This is from todays Army Times:
Fort Campbell baby boom hits 2,007 in 2007
By Kristin M. Hall – The Associated Press
Posted : Monday Dec 17, 2007 18:32:11 EST
NASHVILLE, Tenn. — Most hospitals celebrate the first babies born of the year, but Fort Campbell’s hospital is focusing on the deliveries at the end of the year.
The 2,007th baby was born Sunday at Blanchfield Army Community Hospital, a milestone in the base’s baby boom created by troops returning last fall.
Jennifer Taylor, 32, is hoping the special designation for her new son, Joseph, gives him a little extra luck.
“I think it means we can expect great things from him,” Taylor said Monday from her hospital room, about 60 miles north of Nashville.
Taylor and her husband, Sgt. Danny Taylor, are among thousands of growing families at the post on the Tennessee-Kentucky state line that is home to the 101st Airborne Division.
Hospital officials saw a huge increase in births, nearly twice the usual number of deliveries per month, about nine months after 20,000 soldiers with the 101st returned from a deployment in Iraq.
When Sgt. Taylor returned home in November, the couple wanted to have another baby boy to join their three other children. But like many of the other families on base, the new father was deployed again in September before Joseph could be born.
“I don’t think we knew he was going to be gone so soon,” she said, noting she gave him the good news by phone on Sunday night. “Joey will be 7 months old before his dad holds him, but that’s a commitment you make as a family.”

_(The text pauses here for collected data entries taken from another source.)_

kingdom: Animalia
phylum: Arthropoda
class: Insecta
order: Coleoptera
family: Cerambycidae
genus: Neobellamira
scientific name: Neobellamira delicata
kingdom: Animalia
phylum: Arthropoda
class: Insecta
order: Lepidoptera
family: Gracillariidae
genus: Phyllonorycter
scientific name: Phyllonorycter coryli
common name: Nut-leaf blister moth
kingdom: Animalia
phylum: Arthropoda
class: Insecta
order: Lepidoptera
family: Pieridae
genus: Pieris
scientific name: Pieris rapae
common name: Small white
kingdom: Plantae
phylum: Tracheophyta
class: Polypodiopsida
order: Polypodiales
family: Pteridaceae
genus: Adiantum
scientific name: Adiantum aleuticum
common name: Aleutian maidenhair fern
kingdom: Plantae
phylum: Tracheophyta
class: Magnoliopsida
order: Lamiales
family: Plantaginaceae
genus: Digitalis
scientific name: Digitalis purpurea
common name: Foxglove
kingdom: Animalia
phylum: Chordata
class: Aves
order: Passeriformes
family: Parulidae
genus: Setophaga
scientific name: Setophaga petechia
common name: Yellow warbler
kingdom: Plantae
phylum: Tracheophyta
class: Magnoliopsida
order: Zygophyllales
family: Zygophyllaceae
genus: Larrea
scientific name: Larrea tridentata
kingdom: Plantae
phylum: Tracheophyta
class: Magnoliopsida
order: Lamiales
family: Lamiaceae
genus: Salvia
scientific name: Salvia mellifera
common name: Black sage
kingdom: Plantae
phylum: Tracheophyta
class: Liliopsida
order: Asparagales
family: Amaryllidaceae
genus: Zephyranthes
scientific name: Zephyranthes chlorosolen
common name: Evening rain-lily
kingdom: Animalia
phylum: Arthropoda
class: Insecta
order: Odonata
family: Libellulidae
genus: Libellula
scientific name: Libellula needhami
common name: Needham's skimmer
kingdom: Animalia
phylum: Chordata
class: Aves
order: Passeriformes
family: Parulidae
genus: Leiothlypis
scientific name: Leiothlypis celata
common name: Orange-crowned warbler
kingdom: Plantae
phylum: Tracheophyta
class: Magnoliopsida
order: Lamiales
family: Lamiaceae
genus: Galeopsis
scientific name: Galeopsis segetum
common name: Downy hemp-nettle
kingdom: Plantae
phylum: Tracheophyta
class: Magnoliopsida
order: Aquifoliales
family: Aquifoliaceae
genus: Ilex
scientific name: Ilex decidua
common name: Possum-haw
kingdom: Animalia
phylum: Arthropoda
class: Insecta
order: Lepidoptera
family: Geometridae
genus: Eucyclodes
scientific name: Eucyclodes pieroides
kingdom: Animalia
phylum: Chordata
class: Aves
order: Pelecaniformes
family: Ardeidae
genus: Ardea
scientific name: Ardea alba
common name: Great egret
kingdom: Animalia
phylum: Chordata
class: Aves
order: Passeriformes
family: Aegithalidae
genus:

While a temporary increase in births is not uncommon after soldiers return, the boom this year is the biggest the post has seen in decades.
The 2,007th delivery caps a very busy year for the hospital, which only had 1,352 deliveries last year, according to Lt. Col. Diane Adams, the chief of women’s health. More were expected at other nearby hospitals in Tennessee and Kentucky.
Taylor said she’ll depend on relatives living nearby and a close church family to help her through another deployment with a new baby.
“I think it’s something only military families deal with, but it’s something that you have to accept,” she said.
My very own grandson was born during the boom.